One of the things that my childhood best friend and I used to do a lot was to dress up in the same clothes. Our moms would buy us the same t-shirts or the same dresses in different colors, as if to say to the world, “Yea, we hang together.” There was one time though when our moms bought us Minnie Mouse t-shirts, but whereas my friend’s mom let her wear it right away, mine was stored in my mom’s closet for a long time. In fact, it was so long that by the time I wore the ‘brand new’ t-shirt, my friend was already using it as PJs.
I think generally it’s a good value to teach kids to wait vis-à -vis instant gratification or self-indulgence. The problem is when that mentality bleeds into the realms of dreams, ambition, and pursuit.
In my mid-twenties I’ve realized that many times I’m still trapped in that ‘save the best for last’ mentality, relics from my childhood past. I’d buy something nice or mildly indulgent, and store it and wait until the perfect day and time to finally use it, be it a nice towel , a journal, bath gels, etc. Usually they are in the personal items category. What happens most of the time is that I forget about them, so there they are, nicely stored, unused.

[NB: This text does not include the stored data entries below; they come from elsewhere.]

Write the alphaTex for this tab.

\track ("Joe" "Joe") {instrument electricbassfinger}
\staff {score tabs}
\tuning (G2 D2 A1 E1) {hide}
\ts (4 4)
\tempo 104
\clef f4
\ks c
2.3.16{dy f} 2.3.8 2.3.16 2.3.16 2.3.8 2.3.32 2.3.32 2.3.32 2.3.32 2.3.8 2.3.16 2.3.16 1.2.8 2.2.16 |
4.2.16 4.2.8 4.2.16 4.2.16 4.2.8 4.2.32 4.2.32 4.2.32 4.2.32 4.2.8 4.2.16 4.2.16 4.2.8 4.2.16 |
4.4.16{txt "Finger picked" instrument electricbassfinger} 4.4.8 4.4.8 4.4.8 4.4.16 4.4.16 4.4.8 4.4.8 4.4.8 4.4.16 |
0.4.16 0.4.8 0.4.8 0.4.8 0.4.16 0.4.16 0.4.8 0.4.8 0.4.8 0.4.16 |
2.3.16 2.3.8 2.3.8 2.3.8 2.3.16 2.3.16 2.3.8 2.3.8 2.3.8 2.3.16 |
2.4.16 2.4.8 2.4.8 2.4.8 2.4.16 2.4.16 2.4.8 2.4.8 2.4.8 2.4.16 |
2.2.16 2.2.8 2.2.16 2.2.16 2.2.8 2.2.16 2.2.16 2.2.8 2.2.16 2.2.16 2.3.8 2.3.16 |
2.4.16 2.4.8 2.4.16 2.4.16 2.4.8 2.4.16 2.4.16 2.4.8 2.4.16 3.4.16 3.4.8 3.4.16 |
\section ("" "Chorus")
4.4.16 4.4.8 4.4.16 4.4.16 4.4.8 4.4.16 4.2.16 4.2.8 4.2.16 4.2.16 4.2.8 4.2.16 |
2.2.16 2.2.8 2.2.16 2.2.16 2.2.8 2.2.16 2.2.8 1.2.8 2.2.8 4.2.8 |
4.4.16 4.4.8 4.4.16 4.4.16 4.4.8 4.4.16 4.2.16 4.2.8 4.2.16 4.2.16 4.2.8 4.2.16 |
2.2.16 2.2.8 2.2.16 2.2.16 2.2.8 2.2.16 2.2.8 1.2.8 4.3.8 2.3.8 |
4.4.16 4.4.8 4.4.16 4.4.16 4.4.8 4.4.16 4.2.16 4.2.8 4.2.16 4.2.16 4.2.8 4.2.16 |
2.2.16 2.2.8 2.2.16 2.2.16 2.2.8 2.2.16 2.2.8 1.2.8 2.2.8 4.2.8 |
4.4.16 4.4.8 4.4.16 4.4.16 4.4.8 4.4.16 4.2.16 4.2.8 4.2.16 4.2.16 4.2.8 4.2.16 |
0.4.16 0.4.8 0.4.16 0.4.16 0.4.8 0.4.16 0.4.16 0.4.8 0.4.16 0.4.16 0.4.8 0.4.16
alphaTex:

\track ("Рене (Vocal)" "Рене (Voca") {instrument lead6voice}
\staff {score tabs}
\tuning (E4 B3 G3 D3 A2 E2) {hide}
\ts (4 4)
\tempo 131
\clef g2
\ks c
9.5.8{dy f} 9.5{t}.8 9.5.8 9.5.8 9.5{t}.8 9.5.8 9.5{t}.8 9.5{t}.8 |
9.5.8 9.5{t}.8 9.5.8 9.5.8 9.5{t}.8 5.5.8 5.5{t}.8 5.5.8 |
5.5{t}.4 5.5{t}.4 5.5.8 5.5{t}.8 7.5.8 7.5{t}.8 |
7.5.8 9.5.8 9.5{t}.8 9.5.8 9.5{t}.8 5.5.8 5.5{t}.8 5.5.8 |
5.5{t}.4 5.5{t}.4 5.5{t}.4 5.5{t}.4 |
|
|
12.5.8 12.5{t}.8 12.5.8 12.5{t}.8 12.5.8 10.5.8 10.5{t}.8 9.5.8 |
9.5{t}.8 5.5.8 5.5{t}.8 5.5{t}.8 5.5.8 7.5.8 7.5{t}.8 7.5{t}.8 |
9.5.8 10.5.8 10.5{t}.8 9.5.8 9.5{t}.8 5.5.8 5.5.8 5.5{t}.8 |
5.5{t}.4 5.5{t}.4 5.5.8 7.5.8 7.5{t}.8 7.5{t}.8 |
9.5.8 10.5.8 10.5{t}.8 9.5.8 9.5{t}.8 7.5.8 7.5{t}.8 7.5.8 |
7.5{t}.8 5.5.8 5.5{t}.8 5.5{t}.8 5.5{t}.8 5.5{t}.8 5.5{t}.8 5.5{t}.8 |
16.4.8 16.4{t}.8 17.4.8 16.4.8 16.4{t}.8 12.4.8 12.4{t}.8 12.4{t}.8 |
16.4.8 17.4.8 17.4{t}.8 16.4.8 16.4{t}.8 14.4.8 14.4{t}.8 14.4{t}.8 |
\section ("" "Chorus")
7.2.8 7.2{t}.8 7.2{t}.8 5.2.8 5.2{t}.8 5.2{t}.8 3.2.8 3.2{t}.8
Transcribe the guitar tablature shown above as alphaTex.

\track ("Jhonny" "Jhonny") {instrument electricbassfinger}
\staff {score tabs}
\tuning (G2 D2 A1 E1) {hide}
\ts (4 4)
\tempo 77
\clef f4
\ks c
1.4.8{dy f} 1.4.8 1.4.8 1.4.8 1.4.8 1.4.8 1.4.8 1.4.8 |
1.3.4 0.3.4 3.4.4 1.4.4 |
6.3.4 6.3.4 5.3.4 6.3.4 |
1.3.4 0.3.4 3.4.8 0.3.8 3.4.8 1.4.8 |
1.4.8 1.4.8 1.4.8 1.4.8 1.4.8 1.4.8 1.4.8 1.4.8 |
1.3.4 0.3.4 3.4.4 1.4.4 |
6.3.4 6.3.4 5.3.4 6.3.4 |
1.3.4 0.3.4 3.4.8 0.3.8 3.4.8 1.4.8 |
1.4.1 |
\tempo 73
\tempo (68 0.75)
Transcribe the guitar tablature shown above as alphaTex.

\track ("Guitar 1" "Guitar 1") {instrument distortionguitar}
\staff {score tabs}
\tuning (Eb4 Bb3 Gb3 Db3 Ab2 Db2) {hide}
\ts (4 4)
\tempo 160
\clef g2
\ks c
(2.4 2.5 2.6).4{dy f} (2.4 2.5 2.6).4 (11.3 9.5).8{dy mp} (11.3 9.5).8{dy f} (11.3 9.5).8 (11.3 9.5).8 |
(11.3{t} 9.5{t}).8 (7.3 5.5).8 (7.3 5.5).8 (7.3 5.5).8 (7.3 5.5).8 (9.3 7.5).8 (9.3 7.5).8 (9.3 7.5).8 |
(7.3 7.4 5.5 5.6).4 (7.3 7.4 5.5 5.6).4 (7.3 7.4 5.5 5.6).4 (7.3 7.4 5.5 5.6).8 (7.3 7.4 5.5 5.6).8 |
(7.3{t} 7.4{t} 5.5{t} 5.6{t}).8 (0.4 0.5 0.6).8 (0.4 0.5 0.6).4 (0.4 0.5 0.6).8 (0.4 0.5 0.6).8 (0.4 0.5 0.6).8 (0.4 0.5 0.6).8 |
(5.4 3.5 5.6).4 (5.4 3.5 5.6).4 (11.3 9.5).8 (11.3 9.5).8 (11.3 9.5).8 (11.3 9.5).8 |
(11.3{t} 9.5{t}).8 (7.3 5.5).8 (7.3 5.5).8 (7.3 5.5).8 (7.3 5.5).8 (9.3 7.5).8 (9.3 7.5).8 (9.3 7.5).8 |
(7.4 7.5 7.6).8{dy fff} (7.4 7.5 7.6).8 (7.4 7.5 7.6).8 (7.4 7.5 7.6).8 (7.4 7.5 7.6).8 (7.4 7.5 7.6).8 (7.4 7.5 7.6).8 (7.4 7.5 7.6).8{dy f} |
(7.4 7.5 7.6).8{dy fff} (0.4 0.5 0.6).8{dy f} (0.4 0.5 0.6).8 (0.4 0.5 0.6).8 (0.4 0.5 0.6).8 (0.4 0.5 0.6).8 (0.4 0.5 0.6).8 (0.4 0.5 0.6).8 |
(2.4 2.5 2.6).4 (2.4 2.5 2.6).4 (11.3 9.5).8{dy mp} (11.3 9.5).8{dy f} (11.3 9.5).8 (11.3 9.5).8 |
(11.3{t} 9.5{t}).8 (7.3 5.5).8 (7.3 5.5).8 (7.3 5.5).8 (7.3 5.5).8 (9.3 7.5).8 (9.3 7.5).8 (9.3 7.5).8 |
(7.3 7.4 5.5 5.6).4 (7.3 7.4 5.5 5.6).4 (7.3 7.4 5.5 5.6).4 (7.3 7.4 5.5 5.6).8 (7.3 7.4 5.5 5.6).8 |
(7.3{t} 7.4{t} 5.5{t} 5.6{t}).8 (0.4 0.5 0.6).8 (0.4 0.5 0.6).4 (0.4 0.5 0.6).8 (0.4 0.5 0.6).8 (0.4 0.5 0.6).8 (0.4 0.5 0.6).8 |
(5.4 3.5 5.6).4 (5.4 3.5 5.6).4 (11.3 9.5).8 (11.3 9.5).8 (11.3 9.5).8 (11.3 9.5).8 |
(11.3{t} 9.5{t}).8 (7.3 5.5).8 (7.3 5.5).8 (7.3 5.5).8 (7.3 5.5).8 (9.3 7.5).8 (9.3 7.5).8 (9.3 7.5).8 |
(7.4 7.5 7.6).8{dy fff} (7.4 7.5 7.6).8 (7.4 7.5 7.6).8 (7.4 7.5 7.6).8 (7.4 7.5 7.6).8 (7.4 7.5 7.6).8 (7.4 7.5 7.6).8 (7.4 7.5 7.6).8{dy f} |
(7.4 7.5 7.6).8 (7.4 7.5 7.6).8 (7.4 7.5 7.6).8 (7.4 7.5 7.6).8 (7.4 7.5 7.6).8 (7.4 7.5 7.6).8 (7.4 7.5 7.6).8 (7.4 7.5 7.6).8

While those things are not that deep, I find myself using the same mentality when I think about certain dreams or things I want to do in life. Things like writing a book, going on mission trips, or going to exotic vacation trips. Somehow there’s a guilt-tripping voice in my head that says, those good things are for one day, one non-descript time in the future, when everything’s perfect.
It’s only relatively recently that I started questioning those voices, and shutting them up, pretty much. What is this ‘one perfect day’? Am I to wait until I’m old and have backaches to start enjoying life? No. Way.
So I am going to write a book. This year, for real. I am going to go on mission trips (which I did last year and will do it again many more times). And I am going to Paris this summer. Some good things are for now, and there’s no need to wait.